▸ Exercise:
Pull every line with "Kine" from the data.
[Records for this task]
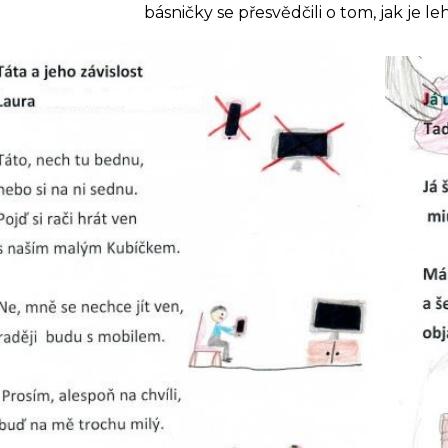
básničky se přesvědčili o tom, jak je l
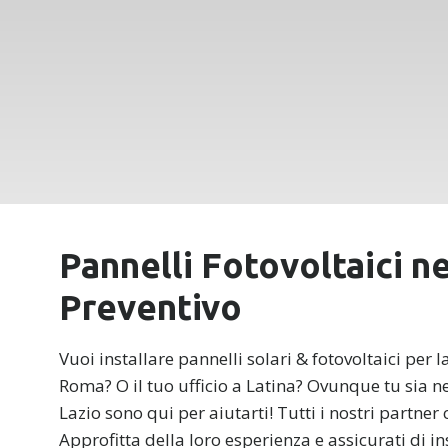
Pannelli Fotovoltaici ne
Preventivo
Vuoi installare pannelli solari & fotovoltaici per
Roma? O il tuo ufficio a Latina? Ovunque tu sia n
Lazio sono qui per aiutarti! Tutti i nostri partner
Approfitta della loro esperienza e assicurati di in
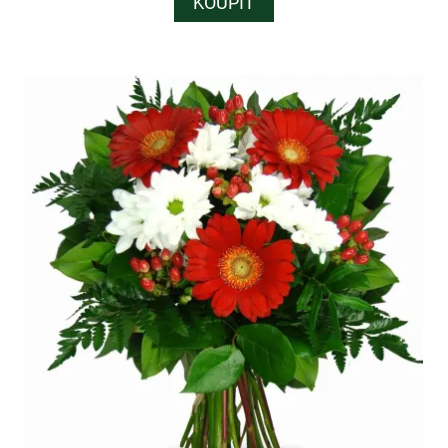
KOUPIT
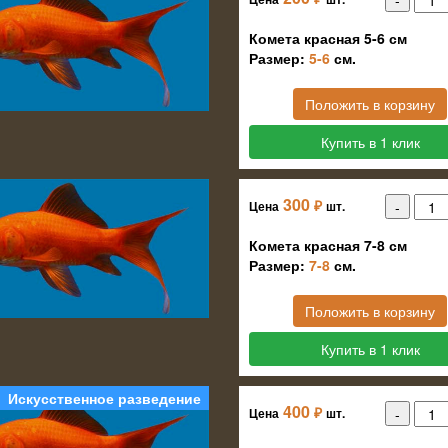
Комета красная 5-6 см
Размер:
5-6
см.
Положить в корзину
Купить в 1 клик
300
₽
Цена
шт.
Комета красная 7-8 см
Размер:
7-8
см.
Положить в корзину
Купить в 1 клик
Искусственное разведение
400
₽
Цена
шт.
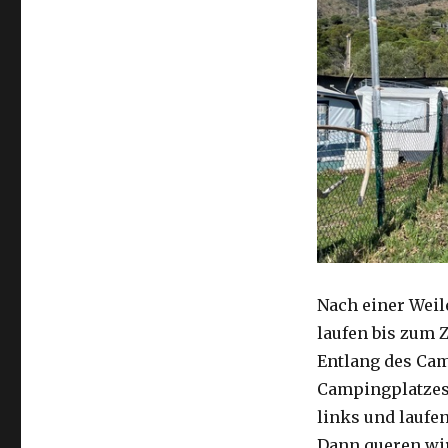
Nach einer Weil
laufen bis zum 
Entlang des Cam
Campingplatzes 
links und laufen
Dann queren wir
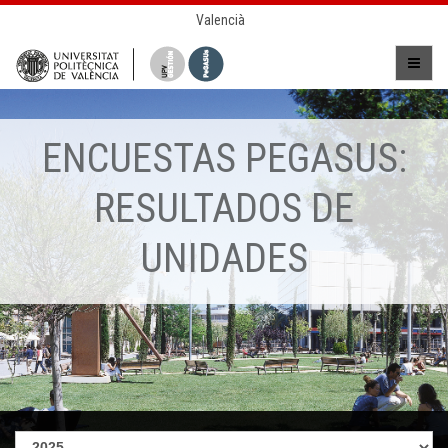
Valencià
ENCUESTAS PEGASUS:
RESULTADOS DE
UNIDADES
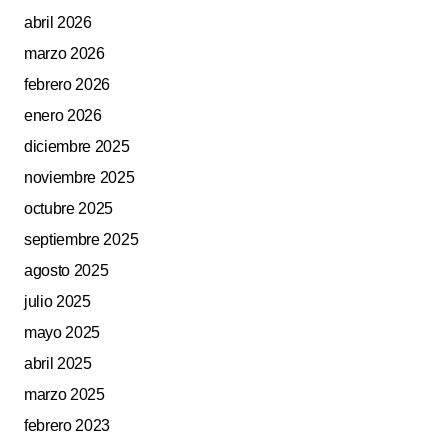
abril 2026
marzo 2026
febrero 2026
enero 2026
diciembre 2025
noviembre 2025
octubre 2025
septiembre 2025
agosto 2025
julio 2025
mayo 2025
abril 2025
marzo 2025
febrero 2023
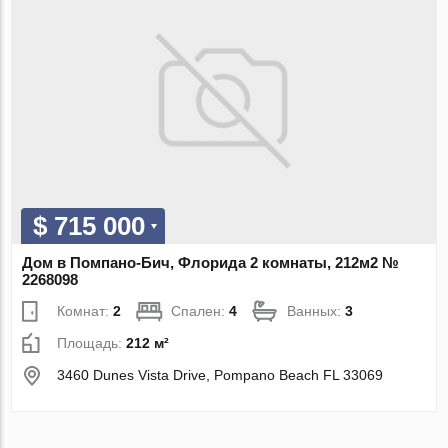
$ 715 000
Дом в Помпано-Бич, Флорида 2 комнаты, 212м2 №
2268098
Комнат:
2
Спален:
4
Ванных:
3
Площадь:
212 м²
3460 Dunes Vista Drive, Pompano Beach FL 33069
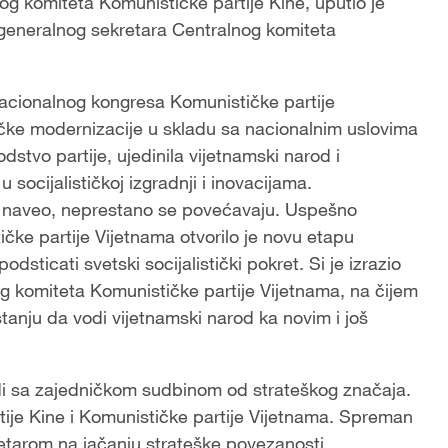
og komiteta Komunističke partije Kine, uputio je
generalnog sekretara Centralnog komiteta
 Nacionalnog kongresa Komunističke partije
stičke modernizacije u skladu sa nacionalnim uslovima
dstvo partije, ujedinila vijetnamski narod i
 socijalističkoj izgradnji i inovacijama.
je naveo, neprestano se povećavaju. Uspešno
ke partije Vijetnama otvorilo je novu etapu
odsticati svetski socijalistički pokret. Si je izrazio
 komiteta Komunističke partije Vijetnama, na čijem
 stanju da vodi vijetnamski narod ka novim i još
usedi sa zajedničkom sudbinom od strateškog značaja.
je Kine i Komunističke partije Vijetnama. Spreman
tarom na jačanju strateške povezanosti,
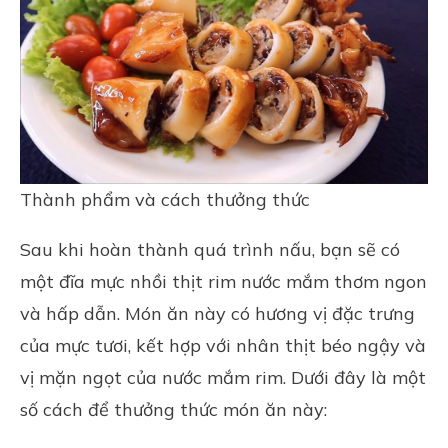
Thành phẩm và cách thưởng thức
Sau khi hoàn thành quá trình nấu, bạn sẽ có
một đĩa mực nhồi thịt rim nước mắm thơm ngon
và hấp dẫn. Món ăn này có hương vị đặc trưng
của mực tươi, kết hợp với nhân thịt béo ngậy và
vị mặn ngọt của nước mắm rim. Dưới đây là một
số cách để thưởng thức món ăn này:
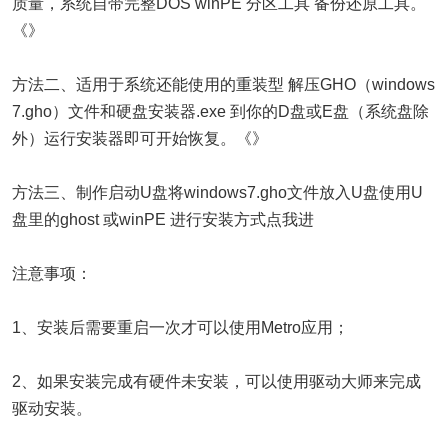
质量，系统自带完整DOS winPE 分区工具 备份还原工具。
《》
方法二、适用于系统还能使用的重装型 解压GHO（windows
7.gho）文件和硬盘安装器.exe 到你的D盘或E盘（系统盘除
外）运行安装器即可开始恢复。《》
方法三、制作启动U盘将windows7.gho文件放入U盘使用U
盘里的ghost 或winPE 进行安装方式点我进
注意事项：
1、安装后需要重启一次才可以使用Metro应用；
2、如果安装完成有硬件未安装，可以使用驱动大师来完成
驱动安装。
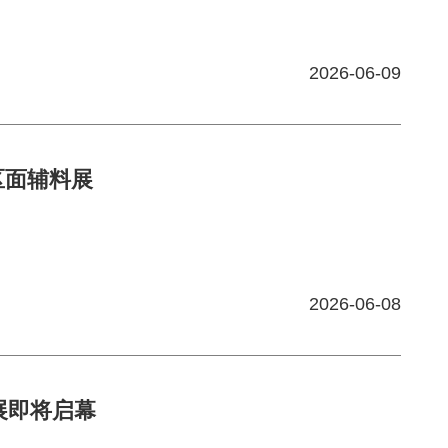
2026-06-09
湾区面辅料展
2026-06-08
料展即将启幕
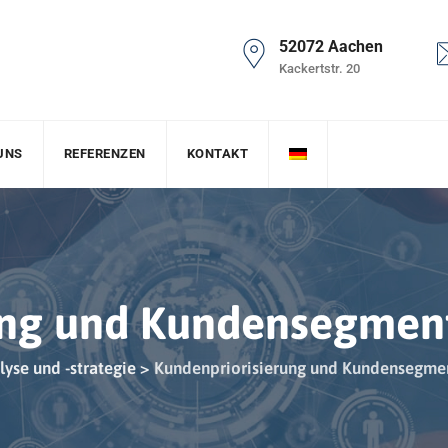
52072 Aachen
Kackertstr. 20
UNS
REFERENZEN
KONTAKT
ung und Kundensegmen
yse und -strategie
>
Kundenpriorisierung und Kundensegme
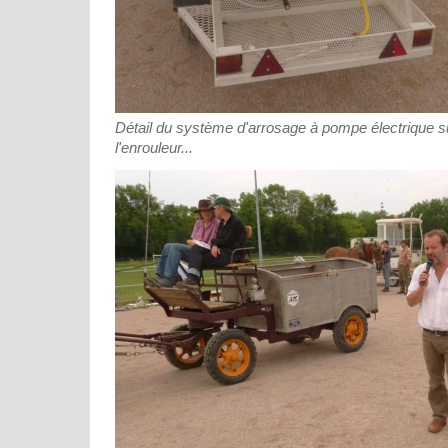
Détail du système d'arrosage à pompe électrique su
l'enrouleur...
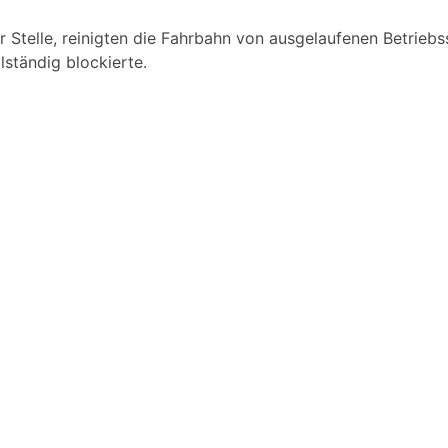
 Stelle, reinigten die Fahrbahn von ausgelaufenen Betriebs
lständig blockierte.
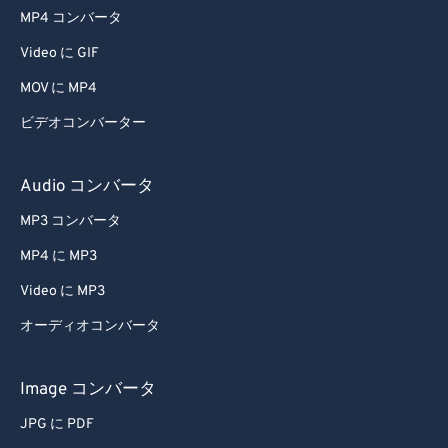
45
45
45
45
45
45
MP4 コンバータ
46
46
46
46
46
46
Video に GIF
47
47
47
47
47
47
MOV に MP4
48
48
48
48
48
48
ビデオコンバーター
49
49
49
49
49
49
50
50
50
50
50
50
Audio コンバータ
51
51
51
51
51
51
MP3 コンバータ
52
52
52
52
52
52
MP4 に MP3
53
53
53
53
53
53
Video に MP3
54
54
54
54
54
54
オーディオコンバータ
55
55
55
55
55
55
56
56
56
56
56
56
Image コンバータ
57
57
57
57
57
57
JPG に PDF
[/Records for this task]
▸ Answer space:
og komiteta Komunističke partije Kine, uputio je
je Kine i Komunističke partije Vijetnama. Spreman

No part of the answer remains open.